# How do you find the arc length and area of a sector?

## How do you find the arc length and area of a sector?

Calculate the arc length according to the formula above: L = r * θ = 15 * π/4 = 11.78 cm . Calculate the area of a sector: A = r² * θ / 2 = 15² * π/4 / 2 = 88.36 cm² . You can also use the arc length calculator to find the central angle or the circle’s radius.

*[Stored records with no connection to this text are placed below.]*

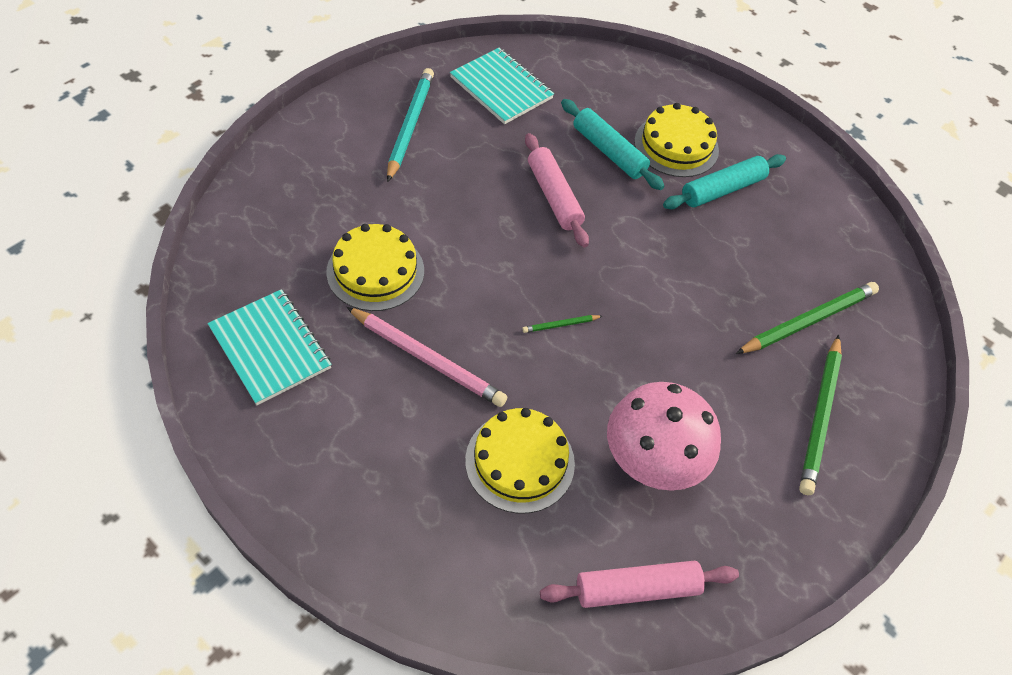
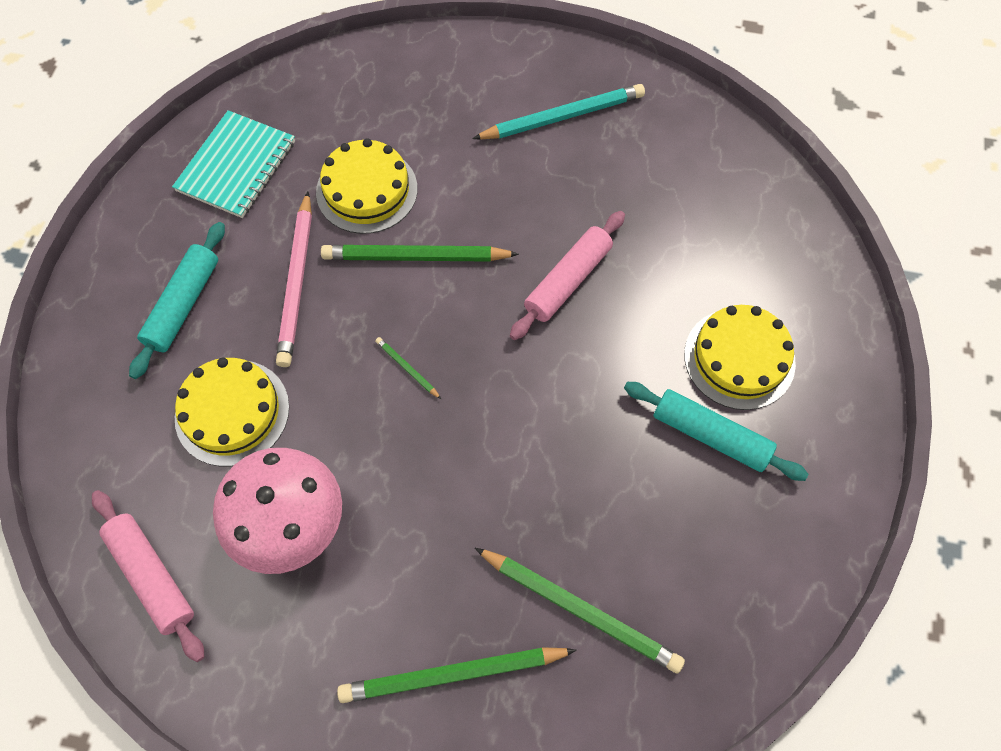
camera: 65 degrees right, 10 degrees up
turquoise notebook [450,48,554,124] -> none
turquoise rolling pin [561,99,664,190] -> turquoise rolling pin moved to [129,222,225,379]
none -> green pencil [321,245,519,262]

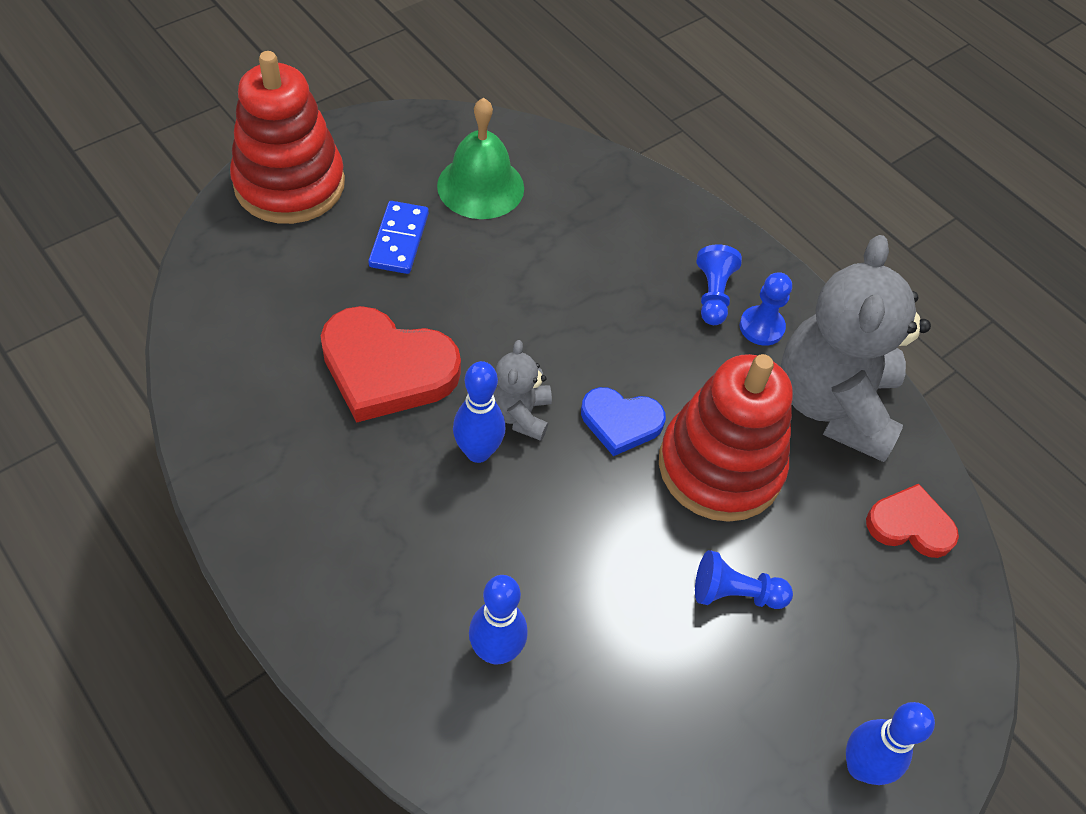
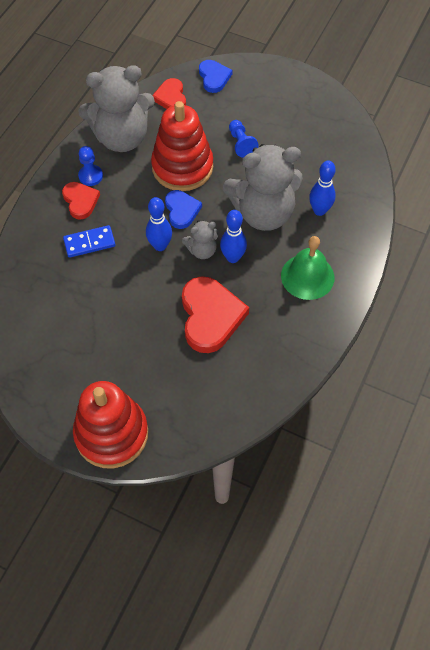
camera: 110 degrees left, 5 degrees up
blue domino [368,201,429,274] -> blue domino moved to [63,225,116,258]
green bell [437,98,524,219] -> green bell moved to [281,236,334,300]
blue pawn [696,245,742,325] -> red heart [62,182,100,220]
blue bowling pin [846,702,935,785] -> blue bowling pin moved to [146,197,172,251]
none -> blue heart [199,60,232,93]
none -> grey teddy bear [223,144,303,231]

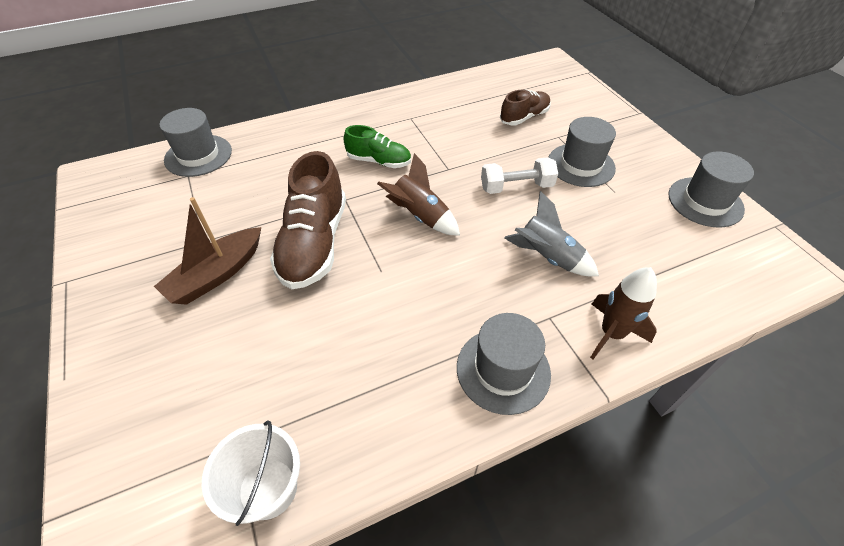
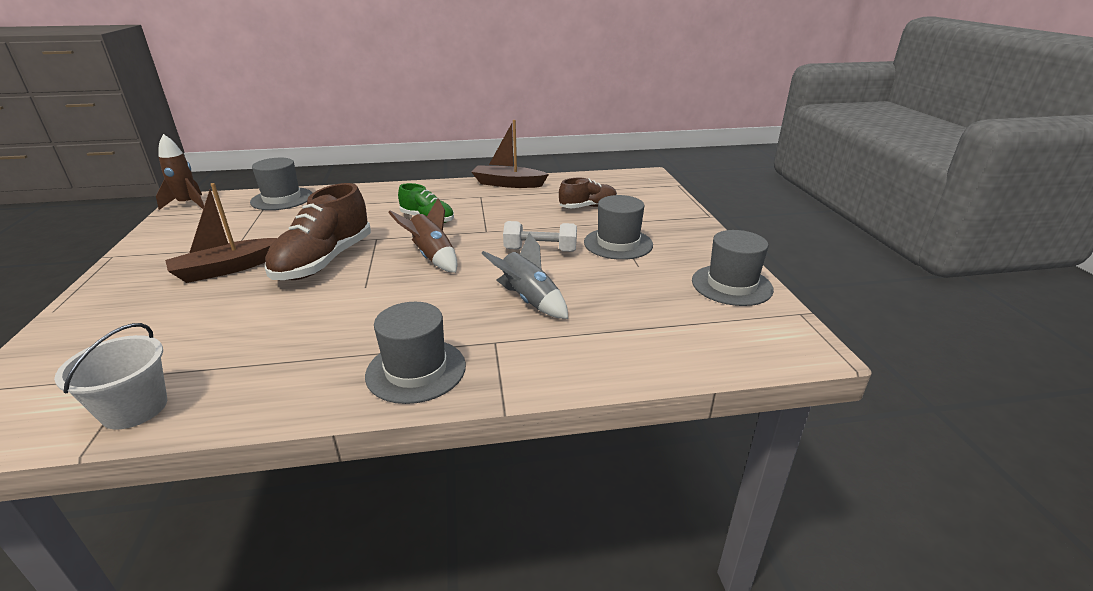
camera: 15 degrees right, 20 degrees down
brown rocket [590,267,657,359] -> brown rocket moved to [156,134,204,210]
none -> brown boat [472,120,549,188]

## How do you find the length of an arc area of a sector and area of a shaded segment of a circle?

Tips on Area of Sector

- The area of a sector of a circle is the fractional area of the circle.
- The area of a sector of a circle with radius ‘r’ is calculated with the formula, Area of a sector = (θ/360º) × π r2
- The arc length of the sector of radius r can be calculated with the formula, Arc Length of a Sector = r × θ

**What is the formula for arc length of a sector?**

What is the formula for the arc length of the sector of a circle? Let PQ is an arc of a circle of radius r and centre at O if PQ subtends angle 𝜃 at the centre of the circle. Then, the arc length of PQ = 𝜃/360o (2𝜋r), where 𝜃 is measured in degrees.

### What is area of sector of circle?

Area of a circle is given as π times the square of its radius length. So if a sector of any circle of radius r measures θ, area of the sector can be given by: Area of sector = θ 360 × π r 2.

### What is the relation between the arc length of a sector and the angle at the Centre of a circle?

Arc length = 2πr (θ/360) θ = the angle (in degrees) subtended by an arc at the center of the circle.

**What is the length of arc of the sector whose radius is 15 cm and the intended angle is 30?**

Thus, the length of the arc of the sector is 4 cm.

#### How do you calculate area of a sector?

Sector area formula The formula for sector area is simple – multiply the central angle by the radius squared, and divide by 2: Sector Area = r² * α / 2.

#### How do you find area of a sector?

The formula for sector area is simple – multiply the central angle by the radius squared, and divide by 2: Sector Area = r² * α / 2.

**What is the area of a sector?**

What is the area of a sector? The area of a sector is the space inside the section of the circle created by two radii and an arc. It is a fraction of the area of the entire circle. Major sector: a major sector has a central angle which is more than 180° 180 ° 180° 180°.

## What is sector of a circle with example?

To recall, a sector is a portion of a circle enclosed between its two radii and the arc adjoining them. For example, a pizza slice is an example of a sector representing a fraction of the pizza.